Task requirements »
Leaving all pictures aside, write out the records below precisely as given.

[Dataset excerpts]
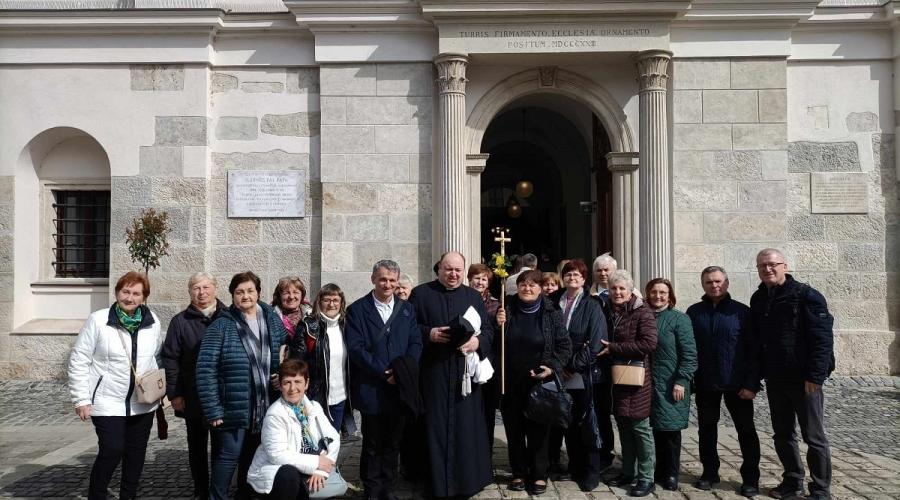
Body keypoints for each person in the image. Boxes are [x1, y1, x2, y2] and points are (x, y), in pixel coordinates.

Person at [68, 271, 162, 500]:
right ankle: (97, 494)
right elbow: (79, 358)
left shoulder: (153, 321)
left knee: (136, 453)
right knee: (112, 449)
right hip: (107, 400)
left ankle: (128, 496)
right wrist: (81, 399)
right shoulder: (99, 320)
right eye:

Result of the exercise »
Body keypoints for each person in the image. Boxes are [x1, y1, x2, y2] and points are (x, y), in pixel coordinates.

Person at [68, 271, 162, 500]:
right ankle: (97, 494)
right elbow: (79, 358)
left shoulder: (153, 321)
left knee: (136, 453)
right knee: (112, 449)
right hip: (107, 400)
left ankle: (128, 496)
right wrist: (81, 399)
right shoulder: (99, 320)
right eye:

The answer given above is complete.